Wpis z mikrobloga

#anonimowemirkowyznania
Zapewne wielu z Was czytających ten wpis przeżywało kiedyś rozstanie, mam do Was pytanie czy macie jakieś pro tipy na radzenie sobie z tym i powrót do normalnego życia?

Mówi się że czas leczy rany, no ale nie zawsze, szczególnie kiedy nie jesteśmy pogodzeni z tym co się stało, nie poukładaliśmy sobie tego w głowie, ale jak sobie to poukładać i wytłumaczyć ?
Czasem ten czas żałoby może się ciągnąć przez jeszcze bardzo długo, nie jest to zdrowe dla psychiki, a przecież chcemy zapomnieć, być szczęśliwi, prawda?
Dobrym wyjściem z tej sytuacji było by poznanie nowej osoby, ale nikłe szansę na zbudowanie dobrej relacji gdy sami nadal jesteśmy w rozsypce, nikt nie chce przecież być dla nikogo plastrem na rany.
Mówi się że po rozstaniu najlepiej jest zająć się samym sobą, pokochać siebie na nowo zanim zacznie się kogoś kochać, ale jak to zrobić? Co to w ogóle znaczy pokochać siebie?
Najgorsze gdy wracają wspomnienia tych dobrych chwil, pojawia się żal, tęsknota i świadomość że mogło być tak pięknie, choć dobrze wiemy że były też gorsze chwile, partner miał wady i popełniał błędy większe lub mniejsze na które przymykaliśmy oko zaślepieni miłością, nie wiedząc czemu samoistnie idealizujemy utraconą osobę w głowie nieświadomie, nie chcemy tego a jednak to robimy i przez to pojawia się cierpienie i samokatowanie.

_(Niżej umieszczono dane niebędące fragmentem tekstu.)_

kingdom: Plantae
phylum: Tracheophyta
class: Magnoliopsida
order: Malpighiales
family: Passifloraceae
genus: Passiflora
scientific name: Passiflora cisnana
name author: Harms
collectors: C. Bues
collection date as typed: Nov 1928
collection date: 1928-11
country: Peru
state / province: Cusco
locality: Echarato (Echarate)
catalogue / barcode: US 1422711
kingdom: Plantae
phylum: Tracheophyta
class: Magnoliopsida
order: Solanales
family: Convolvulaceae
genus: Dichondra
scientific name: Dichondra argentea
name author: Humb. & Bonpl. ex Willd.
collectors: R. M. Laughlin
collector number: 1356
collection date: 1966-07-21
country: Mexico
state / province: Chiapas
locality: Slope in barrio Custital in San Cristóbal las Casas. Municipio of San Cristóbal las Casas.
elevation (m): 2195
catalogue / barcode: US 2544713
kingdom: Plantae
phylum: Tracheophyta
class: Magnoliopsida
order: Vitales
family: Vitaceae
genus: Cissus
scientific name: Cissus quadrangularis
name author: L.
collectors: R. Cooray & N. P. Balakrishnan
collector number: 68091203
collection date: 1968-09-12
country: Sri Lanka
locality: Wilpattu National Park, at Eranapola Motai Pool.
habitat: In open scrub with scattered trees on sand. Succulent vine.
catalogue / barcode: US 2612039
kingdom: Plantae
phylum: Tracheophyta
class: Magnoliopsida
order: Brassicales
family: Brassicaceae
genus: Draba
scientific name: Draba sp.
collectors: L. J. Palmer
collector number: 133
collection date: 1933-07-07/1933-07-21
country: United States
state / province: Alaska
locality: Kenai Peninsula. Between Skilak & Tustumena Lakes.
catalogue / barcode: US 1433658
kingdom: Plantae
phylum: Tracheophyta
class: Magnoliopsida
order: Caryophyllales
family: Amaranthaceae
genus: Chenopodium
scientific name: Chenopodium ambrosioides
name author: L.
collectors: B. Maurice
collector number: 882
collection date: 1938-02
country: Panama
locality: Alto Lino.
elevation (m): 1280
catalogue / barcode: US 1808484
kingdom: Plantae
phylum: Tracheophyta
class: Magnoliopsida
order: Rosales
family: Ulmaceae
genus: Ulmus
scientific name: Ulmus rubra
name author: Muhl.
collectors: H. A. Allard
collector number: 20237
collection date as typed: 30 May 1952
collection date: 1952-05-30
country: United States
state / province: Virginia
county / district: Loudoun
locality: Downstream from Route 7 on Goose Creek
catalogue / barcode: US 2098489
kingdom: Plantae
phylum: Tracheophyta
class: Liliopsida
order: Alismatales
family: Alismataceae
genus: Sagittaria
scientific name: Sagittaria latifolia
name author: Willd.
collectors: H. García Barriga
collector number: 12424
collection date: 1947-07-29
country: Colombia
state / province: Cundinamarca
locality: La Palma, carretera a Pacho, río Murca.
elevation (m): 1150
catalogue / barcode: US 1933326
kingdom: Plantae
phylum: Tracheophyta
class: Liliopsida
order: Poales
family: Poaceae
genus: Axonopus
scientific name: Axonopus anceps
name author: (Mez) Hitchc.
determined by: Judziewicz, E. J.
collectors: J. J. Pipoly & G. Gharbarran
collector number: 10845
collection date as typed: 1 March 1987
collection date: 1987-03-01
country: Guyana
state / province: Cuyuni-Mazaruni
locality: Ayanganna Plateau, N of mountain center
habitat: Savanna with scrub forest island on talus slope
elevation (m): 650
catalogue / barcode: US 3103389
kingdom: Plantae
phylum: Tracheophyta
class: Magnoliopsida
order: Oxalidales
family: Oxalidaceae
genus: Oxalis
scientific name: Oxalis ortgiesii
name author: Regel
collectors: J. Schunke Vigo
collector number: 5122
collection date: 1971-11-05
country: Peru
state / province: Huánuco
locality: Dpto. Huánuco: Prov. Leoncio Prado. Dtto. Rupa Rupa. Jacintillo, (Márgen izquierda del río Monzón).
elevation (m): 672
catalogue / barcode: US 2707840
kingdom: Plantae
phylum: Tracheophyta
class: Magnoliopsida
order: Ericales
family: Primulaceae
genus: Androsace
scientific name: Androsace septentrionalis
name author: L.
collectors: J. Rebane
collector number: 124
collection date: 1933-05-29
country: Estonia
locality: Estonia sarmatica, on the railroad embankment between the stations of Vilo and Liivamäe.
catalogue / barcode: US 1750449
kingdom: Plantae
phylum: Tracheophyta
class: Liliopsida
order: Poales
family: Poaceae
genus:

Mówi się że rozstanie to zaraz po śmierci bliskiej osoby najbardziej traumatyczne i stresujące przeżycie w życiu człowieka, z tym że musimy żyć ze świadomością, że ta osoba gdzieś jest na tym świecie już bez nas, z kimś innym. Głównie tyczy się to osób które zostały porzucone, gdy jest się tym który podejmuje decyzję o rozstaniu na ogół godzi się z tym już wcześniej i jest łatwiej przed to przejść.
Czy istnieje jakiś sposób aby oszukać głowę, aby ten tak zwany czas żałoby minął i zacząć normalnie żyć bez tych myśli które wpedzaja w coraz większą depresję niszczą od środka, wiem jedno jak sami sobie tego w głowie nie poukładamy to nikt za nas tego nie zrobi żadne leki ani używki.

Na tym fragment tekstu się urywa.